Gen Z e Gen X a confronto
A livello generazionale sembrerebbe che, se a soffrirne sono tutti, i più giovani forse ne hanno una minor percezione, perché nati in una società dove questo fenomeno è già affermato. I senior, invece, possono notare maggiormente i cambiamenti rispetto al passato e dunque provare disagio o frustrazione. «I senior sicuramente soffrono della solitudine lavorativa, ma notiamo – e le ricerche lo confermano – che c’è anche una certa quota di giovani che sta chiedendo sempre di più il lavoro in presenza, indice del fatto che, come esseri umani, abbiamo bisogno di interazioni: siamo esseri sociali e infatti anche chi potrebbe scegliere di lavorare da casa oggi generalmente non lo fa», osserva la psicanalista.
Perché andare in ufficio “fa bene”
«Gli spostamenti per raggiungere il luogo di lavoro e poi tornare a casa, in effetti, sono un momento positivo perché permettono di uscire da quella dimensione senza spazio e senza tempo dello smartworking.
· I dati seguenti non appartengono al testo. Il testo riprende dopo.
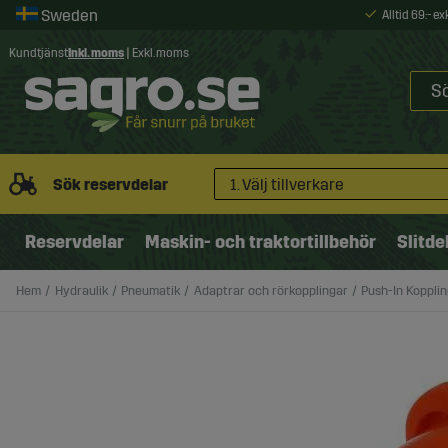
Alltid 69:- e
Kundtjänst
Inkl. moms
|
Exkl. moms
Sök reservdelar
1. Välj tillverkare
Reservdelar
Maskin- och traktortillbehör
Slitde
Hem
Hydraulik
Pneumatik
Adaptrar och rörkopplingar
Push-In Koppli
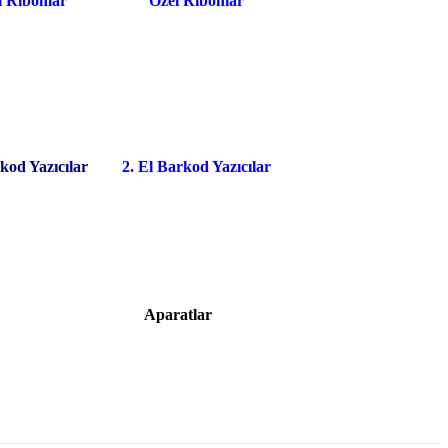
l Ribonlar
Özel Ribonlar
kod Yazıcılar
2. El Barkod Yazıcılar
Aparatlar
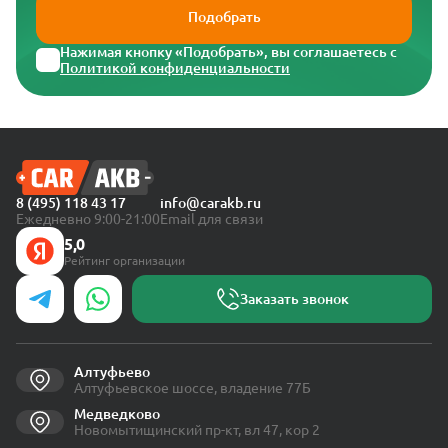
Подобрать
Нажимая кнопку «Подобрать», вы соглашаетесь с
Политикой конфиденциальности
8 (495) 118 43 17
info@carakb.ru
Ежедневно 9:00-21:00
Email для связи
5,0
Рейтинг организации
Заказать звонок
Алтуфьево
Алтуфьевское шоссе, владение 77Б
Медведково
Новомытищинский пр-кт, вл 47, кор 2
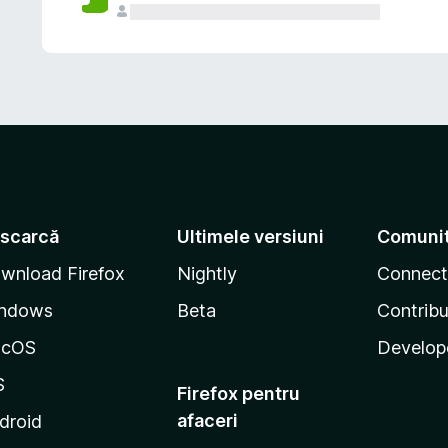
scarcă
Ultimele versiuni
Comuni
wnload Firefox
Nightly
Connect
ndows
Beta
Contribu
acOS
Develop
S
Firefox pentru
afaceri
droid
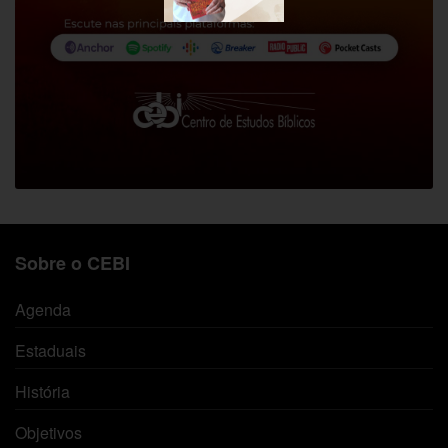
Sobre o CEBI
Agenda
Estaduais
História
Objetivos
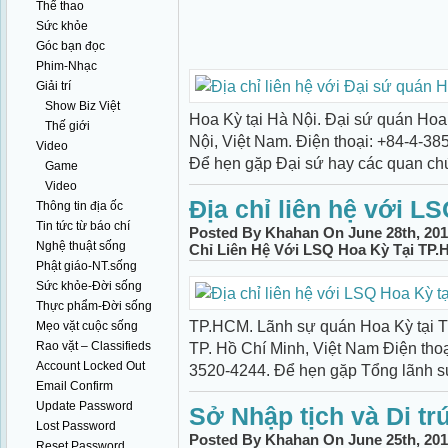
Thể thao
Sức khỏe
Góc bạn đọc
Phim-Nhạc
Giải trí
Show Biz Việt
Hoa Kỳ tại Hà Nội. Đại sứ quán Hoa
Thế giới
Nội, Việt Nam. Điện thoại: +84-4-38
Video
Để hẹn gặp Đại sứ hay các quan chứ
Game
Video
Địa chỉ liên hệ với L
Thông tin địa ốc
Tin tức từ báo chí
Posted By Khahan On June 28th, 201
Nghệ thuật sống
Chỉ Liên Hệ Với LSQ Hoa Kỳ Tại TP
Phật giáo-NT.sống
Sức khỏe-Đời sống
Thực phẩm-Đời sống
TP.HCM. Lãnh sự quán Hoa Kỳ tại T
Mẹo vặt cuộc sống
Rao vặt – Classifieds
TP. Hồ Chí Minh, Việt Nam Điện tho
Account Locked Out
3520-4244. Để hẹn gặp Tổng lãnh sự
Email Confirm
Update Password
Sở Nhập tịch và Di tr
Lost Password
Posted By Khahan On June 25th, 201
Reset Password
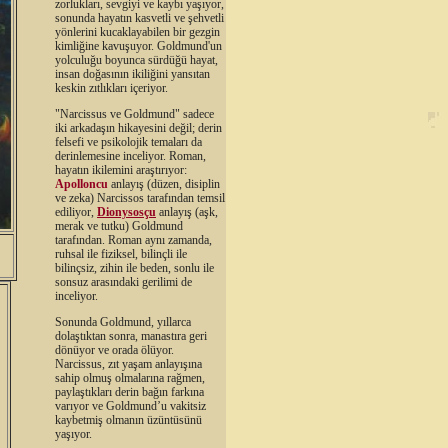
zorlukları, sevgiyi ve kaybı yaşıyor,
sonunda hayatın kasvetli ve şehvetli
yönlerini kucaklayabilen bir gezgin
kimliğine kavuşuyor. Goldmund'un
yolculuğu boyunca sürdüğü hayat,
insan doğasının ikiliğini yansıtan
keskin zıtlıkları içeriyor.
"Narcissus ve Goldmund" sadece
iki arkadaşın hikayesini değil; derin
felsefi ve psikolojik temaları da
derinlemesine inceliyor. Roman,
hayatın ikilemini araştırıyor:
Apolloncu
anlayış (düzen, disiplin
ve zeka) Narcissos tarafından temsil
ediliyor,
Dionysosçu
anlayış (aşk,
merak ve tutku) Goldmund
tarafından. Roman aynı zamanda,
ruhsal ile fiziksel, bilinçli ile
bilinçsiz, zihin ile beden, sonlu ile
sonsuz arasındaki gerilimi de
inceliyor.
Sonunda Goldmund, yıllarca
dolaştıktan sonra, manastıra geri
dönüyor ve orada ölüyor.
Narcissus, zıt yaşam anlayışına
sahip olmuş olmalarına rağmen,
paylaştıkları derin bağın farkına
varıyor ve Goldmund’u vakitsiz
kaybetmiş olmanın üzüntüsünü
yaşıyor.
Ad esempio, si pensa, si struttura la giornata o semplicemente ci si distrae – spiega Iamundo De Cumis – Di fatto il viaggio è un momento che ci nutre. Lavorare da casa può essere positivo solo per quella nicchia che può permettersi di farlo da località di mare o vacanza in genere. Per gli altri c’è anche il rischio di trascurarsi, come dimostrato durante il Covid».
Come ridurre l’impatto della solitudine
Nel caso in cui non si abbia scelta, però, si può pensare a piccoli escamotage per ridurre l’impatto dell’isolamento sociale. «Il primo è di utilizzare una stanza apposita (potendo) per lavorare, che non siano la cucina o la camera da letto, per evitare quella invasione tra spazi privati e professionali che non va bene – suggerisce l’esperta – Poi è consigliabile imporsi e organizzare attività sociali esterne, che portino a mantenere relazioni e creino momenti dedicati solo a noi stesse e non sempre legate alla dimensione lavorativa. Infine, rispettare anche degli orari, come nel caso dei pasti, altrimenti si finisce con lo spiluccare di continuo o mangiare davanti al pc, che non è molto controproducente, sia per il benessere fisico che mentale».